--- 节选原文 ---

BZOJ 2527 Meteors | 整体二分

BZOJ 2527 Meteors

题意

一个圆环上有m个位置，编号为1~m，分别属于n个国家。
有k个时刻，每个时刻都会给圆环上的一个区间中每个位置的值加上一个数。
每个国家有一个目标，问对于每个国家，哪个时刻它拥有的每个位置的数值之和会达到它的目标。

题解

这道题也是一道整体二分题。二分到达目标的时间mid，将l~mid的每个修改操作在树状数组中执行，然后看每个当前询问集合中的国家是否达到了目标，达到的放左边，没达到的放右边。

#include <cstdio>
#include <cmath>
#include <cstring>
#include <algorithm>
#include <complex>
#define space putchar(' ')
#define enter putchar('\n')
using namespace std;
typedef long long ll;
template <class T>
void read(T &x){
    char c;
    bool op = 0;
    while(c = getchar(), c < '0' || c > '9')
	if(c == '-') op = 1;
    x = c - '0';
    while(c = getchar(), c >= '0' && c <= '9')

--- 数据部分 ---

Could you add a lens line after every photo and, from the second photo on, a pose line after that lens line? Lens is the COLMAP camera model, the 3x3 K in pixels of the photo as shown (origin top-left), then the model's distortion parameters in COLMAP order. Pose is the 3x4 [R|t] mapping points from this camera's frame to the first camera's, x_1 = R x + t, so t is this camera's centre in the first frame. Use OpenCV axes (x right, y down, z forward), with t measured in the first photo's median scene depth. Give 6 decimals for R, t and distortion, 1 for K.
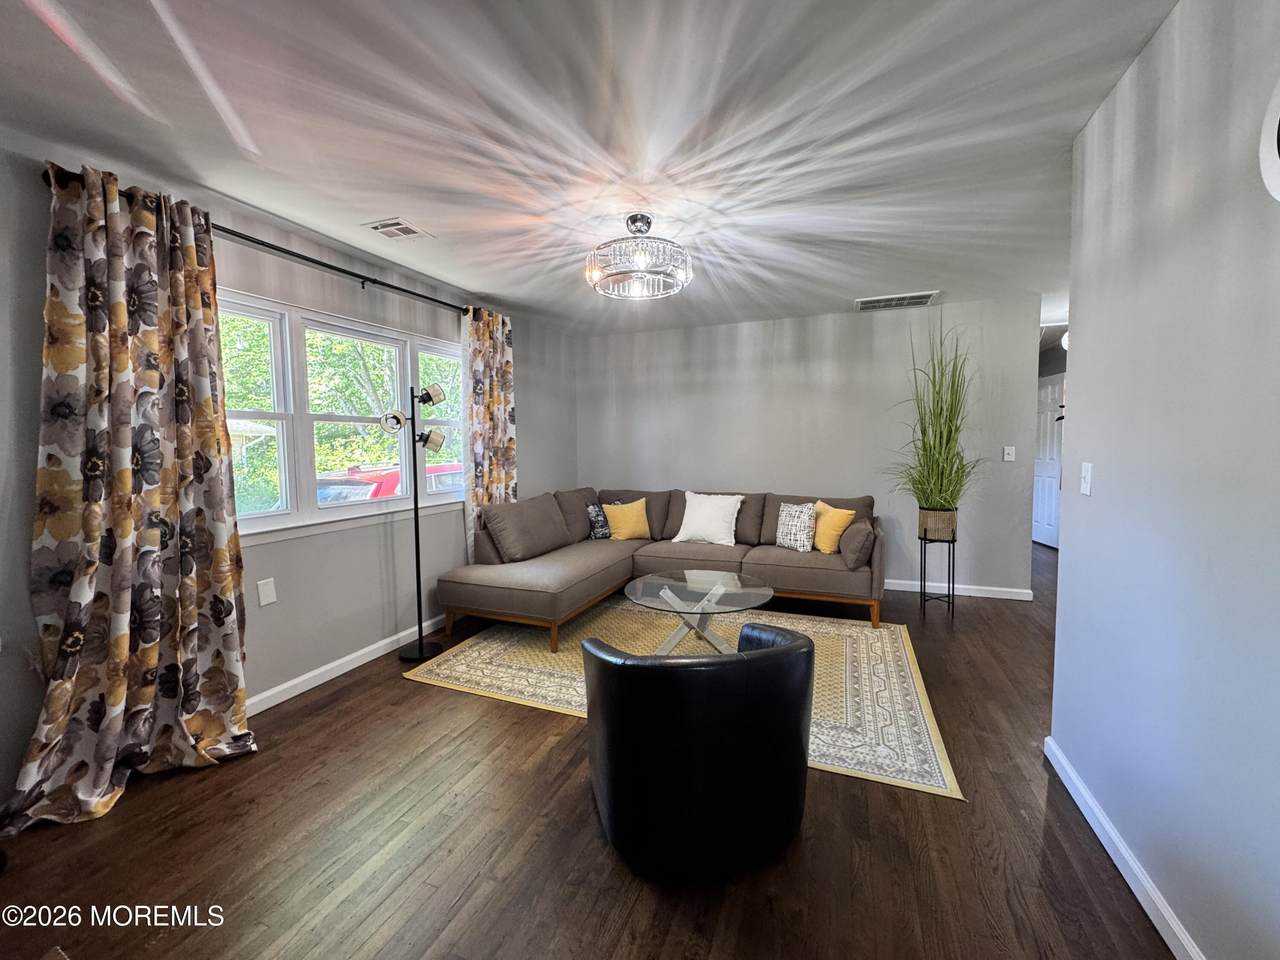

---

## [任务说明]
在BZOJ 2527题解的节选中，从“有k个时刻，每个时刻都会给圆环上的一个区间中每个位置的值加上一个数。”开始、到“到的放左边，没达到的放右边。”结束的那段原文是什么？请一字不改地摘录出来。

## [本题解答]
有k个时刻，每个时刻都会给圆环上的一个区间中每个位置的值加上一个数。
每个国家有一个目标，问对于每个国家，哪个时刻它拥有的每个位置的数值之和会达到它的目标。

题解

这道题也是一道整体二分题。二分到达目标的时间mid，将l~mid的每个修改操作在树状数组中执行，然后看每个当前询问集合中的国家是否达到了目标，达到的放左边，没达到的放右边。